Parliament’s control is limited and is in the main exercised through the parent act, which sets out the provisions relating to the delegated legislation.  A small number of SI require an affirmative resolution, which means the SI will not become law unless specifically approved by parliament.  Otherwise SI are subject to negative resolutions, which means that the SI automatically becomes law unless it is rejected by parliament within forty days.  The other parliamentary control on DL is the scrutiny committee (formed in 1973).  It will refer DL back to parliament if:

  • it imposes a tax or charge,
  • it is retrospective,
  • goes beyond the power of the parent act,
  • it is unclear or defective.

The other main control of DL is by the courts.  DL can be challenged in the courts on the grounds that it is ultra vires.  This is done under the judicial review procedure. 

If DL is ruled to be ultra vires it is void and not effective (see R v Home Secretary ex parte Fire Brigade Union, 1995).  The courts presume that unless the parent act expressly allows it DL cannot :-

  • make unreasonable regulations
  • impose taxes
  • allow sub-delegation

(see Strictland v Hayes Burgh Council, 1896)

For further reading in this area, see Aylesbury Mushroom Case, 1972; and R v the Secretary of State ex parte National Union of Teachers, 2000.

Of course, SI can also be declared void if they conflict with EU legislation.

We also examined the various criticisms of delegated legislation, being that unelected civil servants can make law.

Additional Reading

Fatal Offences Against The Person – Involuntary Manslaughter

Filed under: A2-Level,additional reading,domestic law,Fatal Offences — legaleasy @ 12:17 pm

W/E 19th October 2007

This week we looked at the second type of involuntary manslaughter – gross negligence manslaughter.  This arises where the defendant owes a duty of care to the victim and breaches that duty of care.

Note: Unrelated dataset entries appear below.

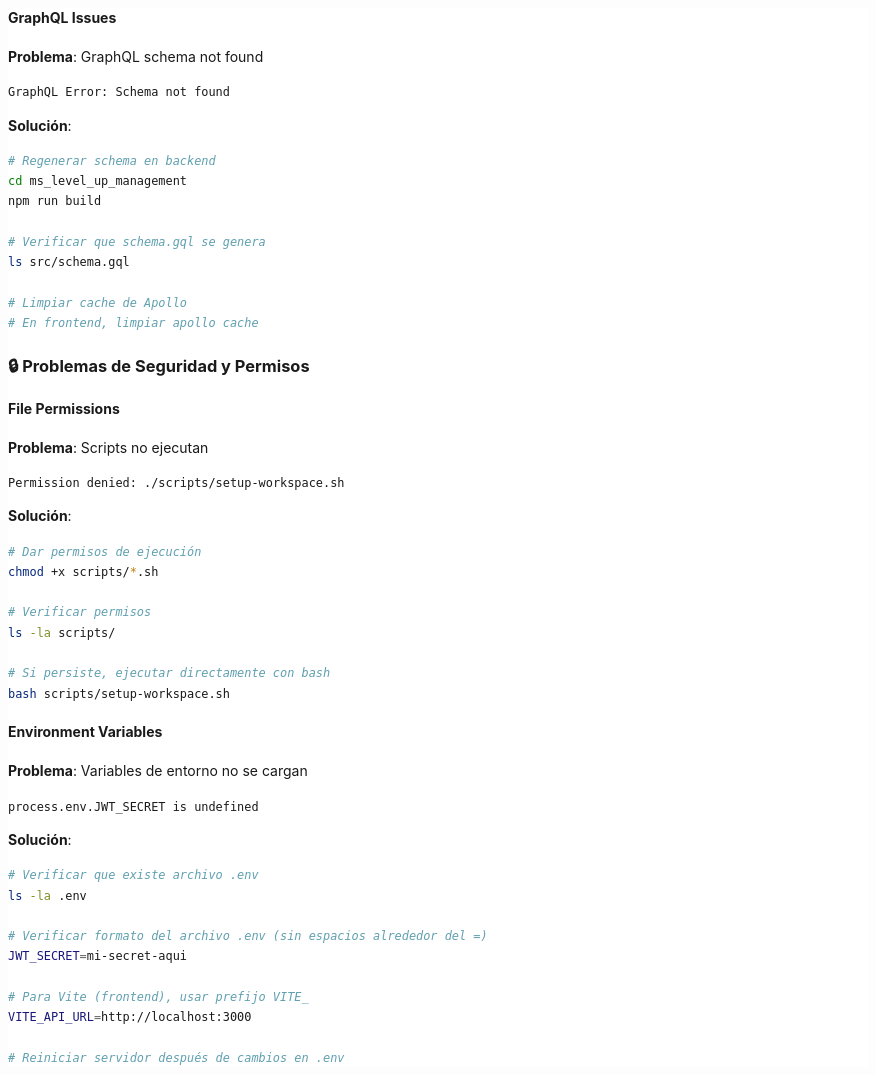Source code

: #### GraphQL Issues

**Problema**: GraphQL schema not found
```bash
GraphQL Error: Schema not found
```
**Solución**:
```bash
# Regenerar schema en backend
cd ms_level_up_management
npm run build

# Verificar que schema.gql se genera
ls src/schema.gql

# Limpiar cache de Apollo
# En frontend, limpiar apollo cache
```

### 🔒 Problemas de Seguridad y Permisos

#### File Permissions

**Problema**: Scripts no ejecutan
```bash
Permission denied: ./scripts/setup-workspace.sh
```
**Solución**:
```bash
# Dar permisos de ejecución
chmod +x scripts/*.sh

# Verificar permisos
ls -la scripts/

# Si persiste, ejecutar directamente con bash
bash scripts/setup-workspace.sh
```

#### Environment Variables

**Problema**: Variables de entorno no se cargan
```bash
process.env.JWT_SECRET is undefined
```
**Solución**:
```bash
# Verificar que existe archivo .env
ls -la .env

# Verificar formato del archivo .env (sin espacios alrededor del =)
JWT_SECRET=mi-secret-aqui

# Para Vite (frontend), usar prefijo VITE_
VITE_API_URL=http://localhost:3000

# Reiniciar servidor después de cambios en .env
```
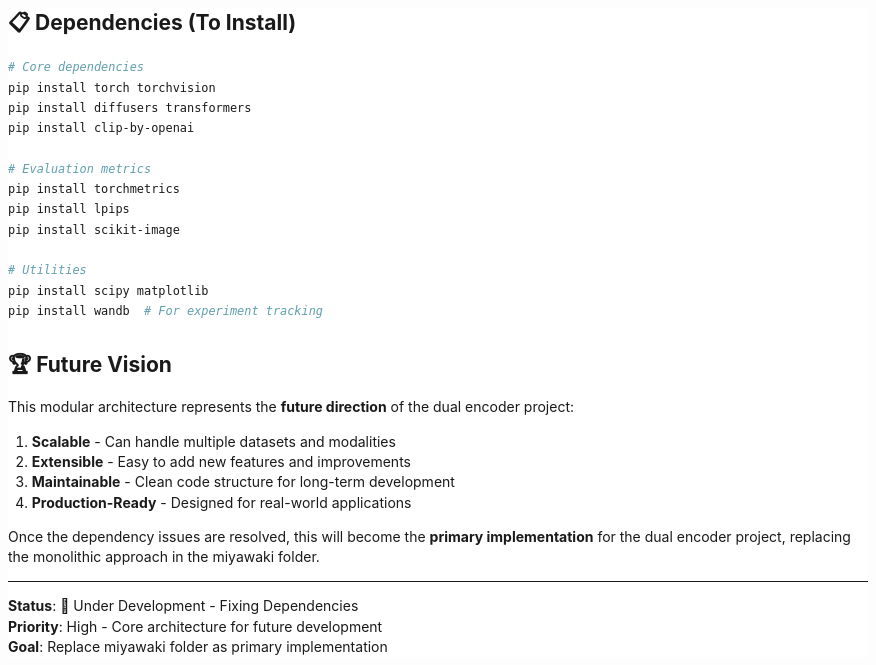 ## 📋 Dependencies (To Install)

```bash
# Core dependencies
pip install torch torchvision
pip install diffusers transformers
pip install clip-by-openai

# Evaluation metrics
pip install torchmetrics
pip install lpips
pip install scikit-image

# Utilities
pip install scipy matplotlib
pip install wandb  # For experiment tracking
```

## 🏆 Future Vision

This modular architecture represents the **future direction** of the dual encoder project:

1. **Scalable** - Can handle multiple datasets and modalities
2. **Extensible** - Easy to add new features and improvements
3. **Maintainable** - Clean code structure for long-term development
4. **Production-Ready** - Designed for real-world applications

Once the dependency issues are resolved, this will become the **primary implementation** for the dual encoder project, replacing the monolithic approach in the miyawaki folder.

---

**Status**: 🚧 Under Development - Fixing Dependencies  
**Priority**: High - Core architecture for future development  
**Goal**: Replace miyawaki folder as primary implementation
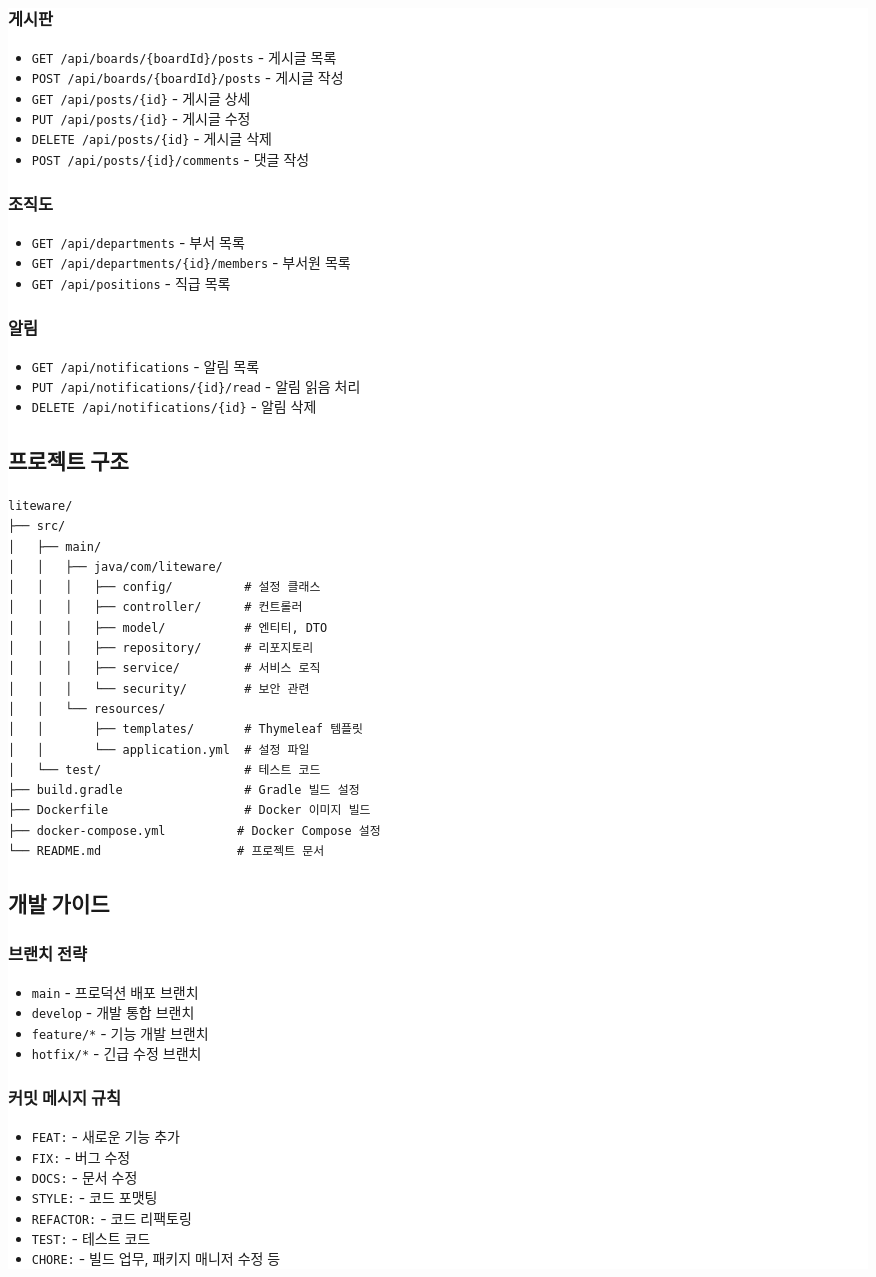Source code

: ### 게시판
- `GET /api/boards/{boardId}/posts` - 게시글 목록
- `POST /api/boards/{boardId}/posts` - 게시글 작성
- `GET /api/posts/{id}` - 게시글 상세
- `PUT /api/posts/{id}` - 게시글 수정
- `DELETE /api/posts/{id}` - 게시글 삭제
- `POST /api/posts/{id}/comments` - 댓글 작성

### 조직도
- `GET /api/departments` - 부서 목록
- `GET /api/departments/{id}/members` - 부서원 목록
- `GET /api/positions` - 직급 목록

### 알림
- `GET /api/notifications` - 알림 목록
- `PUT /api/notifications/{id}/read` - 알림 읽음 처리
- `DELETE /api/notifications/{id}` - 알림 삭제

## 프로젝트 구조

```
liteware/
├── src/
│   ├── main/
│   │   ├── java/com/liteware/
│   │   │   ├── config/          # 설정 클래스
│   │   │   ├── controller/      # 컨트롤러
│   │   │   ├── model/           # 엔티티, DTO
│   │   │   ├── repository/      # 리포지토리
│   │   │   ├── service/         # 서비스 로직
│   │   │   └── security/        # 보안 관련
│   │   └── resources/
│   │       ├── templates/       # Thymeleaf 템플릿
│   │       └── application.yml  # 설정 파일
│   └── test/                    # 테스트 코드
├── build.gradle                 # Gradle 빌드 설정
├── Dockerfile                   # Docker 이미지 빌드
├── docker-compose.yml          # Docker Compose 설정
└── README.md                   # 프로젝트 문서
```

## 개발 가이드

### 브랜치 전략
- `main` - 프로덕션 배포 브랜치
- `develop` - 개발 통합 브랜치
- `feature/*` - 기능 개발 브랜치
- `hotfix/*` - 긴급 수정 브랜치

### 커밋 메시지 규칙
- `FEAT:` - 새로운 기능 추가
- `FIX:` - 버그 수정
- `DOCS:` - 문서 수정
- `STYLE:` - 코드 포맷팅
- `REFACTOR:` - 코드 리팩토링
- `TEST:` - 테스트 코드
- `CHORE:` - 빌드 업무, 패키지 매니저 수정 등
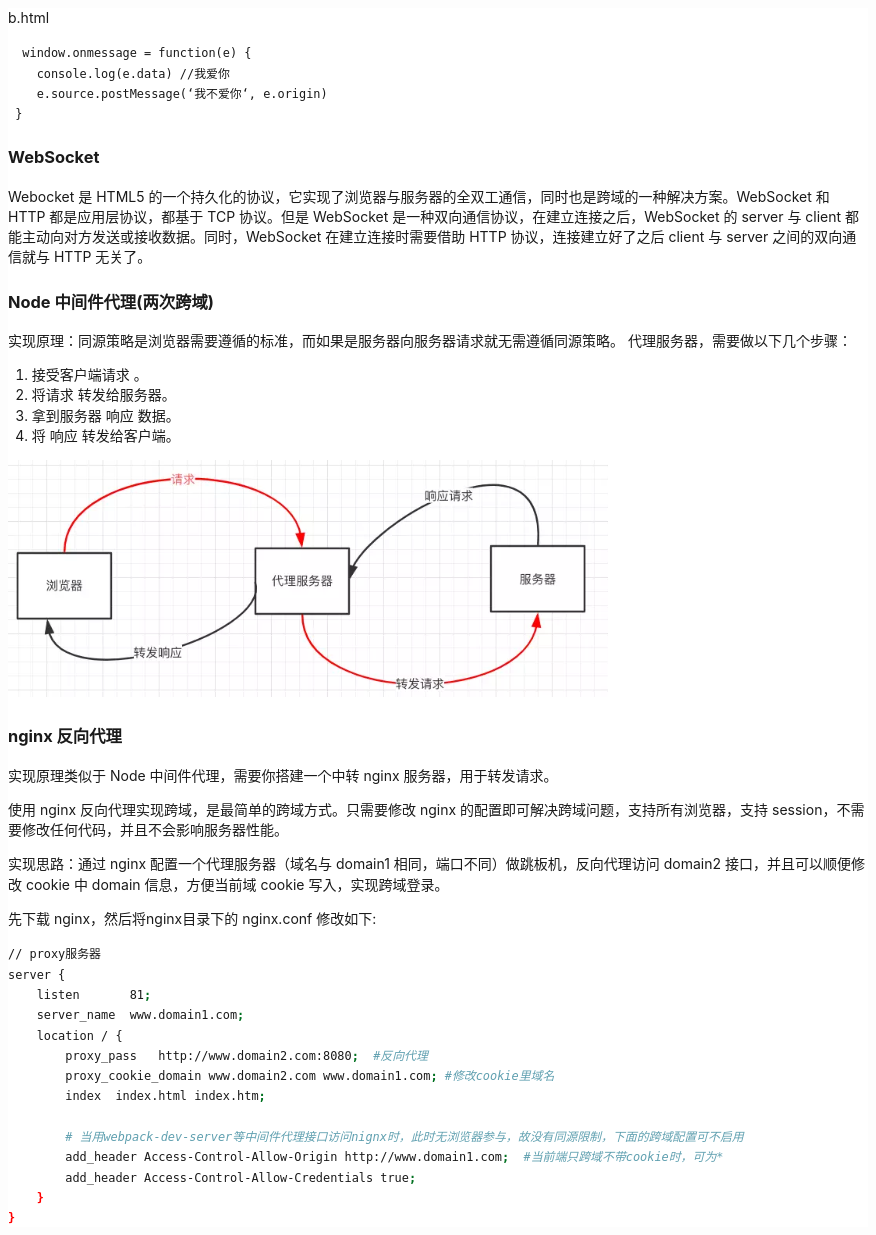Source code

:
 ```html
```

b.html
```html
  window.onmessage = function(e) {
    console.log(e.data) //我爱你
    e.source.postMessage(‘我不爱你‘, e.origin)
 }
```

### WebSocket
Webocket 是 HTML5 的一个持久化的协议，它实现了浏览器与服务器的全双工通信，同时也是跨域的一种解决方案。WebSocket 和 HTTP 都是应用层协议，都基于 TCP 协议。但是 WebSocket 是一种双向通信协议，在建立连接之后，WebSocket 的 server 与 client 都能主动向对方发送或接收数据。同时，WebSocket 在建立连接时需要借助 HTTP 协议，连接建立好了之后 client 与 server 之间的双向通信就与 HTTP 无关了。

### Node 中间件代理(两次跨域)
实现原理：同源策略是浏览器需要遵循的标准，而如果是服务器向服务器请求就无需遵循同源策略。
代理服务器，需要做以下几个步骤：

1. 接受客户端请求 。
2. 将请求 转发给服务器。
3. 拿到服务器 响应 数据。
4. 将 响应 转发给客户端。

![Node Middleware Agent](./images/7.png)

### nginx 反向代理
实现原理类似于 Node 中间件代理，需要你搭建一个中转 nginx 服务器，用于转发请求。

使用 nginx 反向代理实现跨域，是最简单的跨域方式。只需要修改 nginx 的配置即可解决跨域问题，支持所有浏览器，支持 session，不需要修改任何代码，并且不会影响服务器性能。

实现思路：通过 nginx 配置一个代理服务器（域名与 domain1 相同，端口不同）做跳板机，反向代理访问 domain2 接口，并且可以顺便修改 cookie 中 domain 信息，方便当前域 cookie 写入，实现跨域登录。

先下载 nginx，然后将nginx目录下的 nginx.conf 修改如下:
```bash
// proxy服务器
server {
    listen       81;
    server_name  www.domain1.com;
    location / {
        proxy_pass   http://www.domain2.com:8080;  #反向代理
        proxy_cookie_domain www.domain2.com www.domain1.com; #修改cookie里域名
        index  index.html index.htm;

        # 当用webpack-dev-server等中间件代理接口访问nignx时，此时无浏览器参与，故没有同源限制，下面的跨域配置可不启用
        add_header Access-Control-Allow-Origin http://www.domain1.com;  #当前端只跨域不带cookie时，可为*
        add_header Access-Control-Allow-Credentials true;
    }
}
```
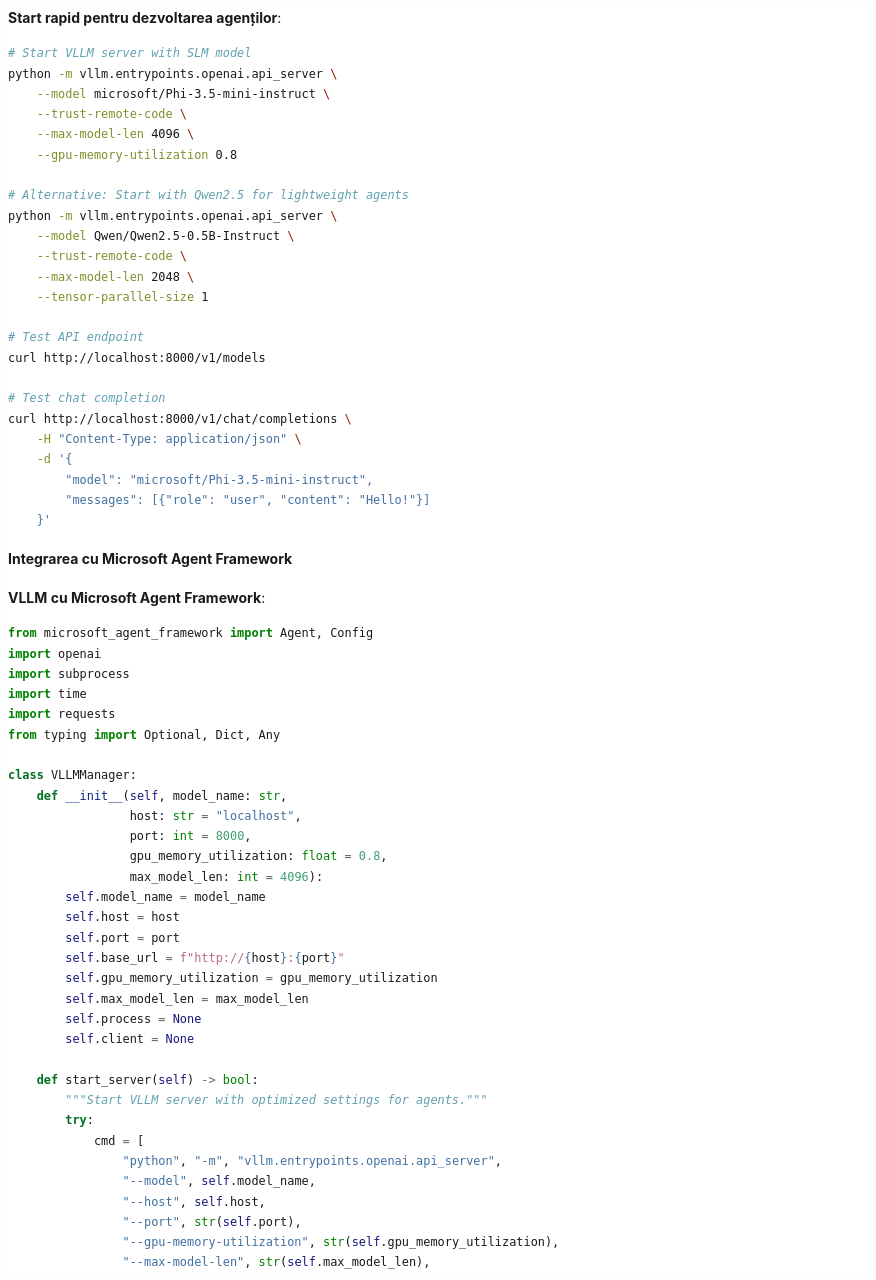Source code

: **Start rapid pentru dezvoltarea agenților**:  
```bash
# Start VLLM server with SLM model
python -m vllm.entrypoints.openai.api_server \
    --model microsoft/Phi-3.5-mini-instruct \
    --trust-remote-code \
    --max-model-len 4096 \
    --gpu-memory-utilization 0.8

# Alternative: Start with Qwen2.5 for lightweight agents
python -m vllm.entrypoints.openai.api_server \
    --model Qwen/Qwen2.5-0.5B-Instruct \
    --trust-remote-code \
    --max-model-len 2048 \
    --tensor-parallel-size 1

# Test API endpoint
curl http://localhost:8000/v1/models

# Test chat completion
curl http://localhost:8000/v1/chat/completions \
    -H "Content-Type: application/json" \
    -d '{
        "model": "microsoft/Phi-3.5-mini-instruct",
        "messages": [{"role": "user", "content": "Hello!"}]
    }'
```
  

#### Integrarea cu Microsoft Agent Framework

**VLLM cu Microsoft Agent Framework**:  
```python
from microsoft_agent_framework import Agent, Config
import openai
import subprocess
import time
import requests
from typing import Optional, Dict, Any

class VLLMManager:
    def __init__(self, model_name: str, 
                 host: str = "localhost", 
                 port: int = 8000,
                 gpu_memory_utilization: float = 0.8,
                 max_model_len: int = 4096):
        self.model_name = model_name
        self.host = host
        self.port = port
        self.base_url = f"http://{host}:{port}"
        self.gpu_memory_utilization = gpu_memory_utilization
        self.max_model_len = max_model_len
        self.process = None
        self.client = None
        
    def start_server(self) -> bool:
        """Start VLLM server with optimized settings for agents."""
        try:
            cmd = [
                "python", "-m", "vllm.entrypoints.openai.api_server",
                "--model", self.model_name,
                "--host", self.host,
                "--port", str(self.port),
                "--gpu-memory-utilization", str(self.gpu_memory_utilization),
                "--max-model-len", str(self.max_model_len),
```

Adamako is the main case in this area. It was decided in by the House of Lords that a defendant could be convicted of involuntary gross negligence manslaughter by a breach of duty if;

1. the defendant was in breach of a duty of care towards the victim;

2. the breach of duty caused the death if the victim; and

3. the breach of duty was such as to be thought of as gross negligence and therefore a crime.

Breach of Duty

In AdomakoLord Makay stated that the ordinary principles of the law of negligence apply to decide whether the defendant owed the victim a duty of care. Refer to the case of Caparo v Dickman for the principles to establish a duty of care. A defendant will be in breach of duty of care by falling below the standard of care of the ordinary reasonable person.

Causing Death

The “but for” test from White can be used to establish factual causation. If there is a possibility of a novus actus interveniens then the usual rules on legal causation apply.

Gross Negligence

The jury must decide whether the actions were so grossly negligent that they should be classed as a crime, rather than a civil matter. They need to decide whether a reasonable person would have foreseen a serious and obvious risk of death.  Was the conduct so bad in all circumstances to amount to a criminal act or omission.

Additional Reading

Please refer to your revision guides. Have a look at the BBC Website and research stories where defendants have been found guilty of gross negligence manslaughter. What sort of circumstances are they? If you have a better appreciation of how the law works in practice, you will understand the theory better.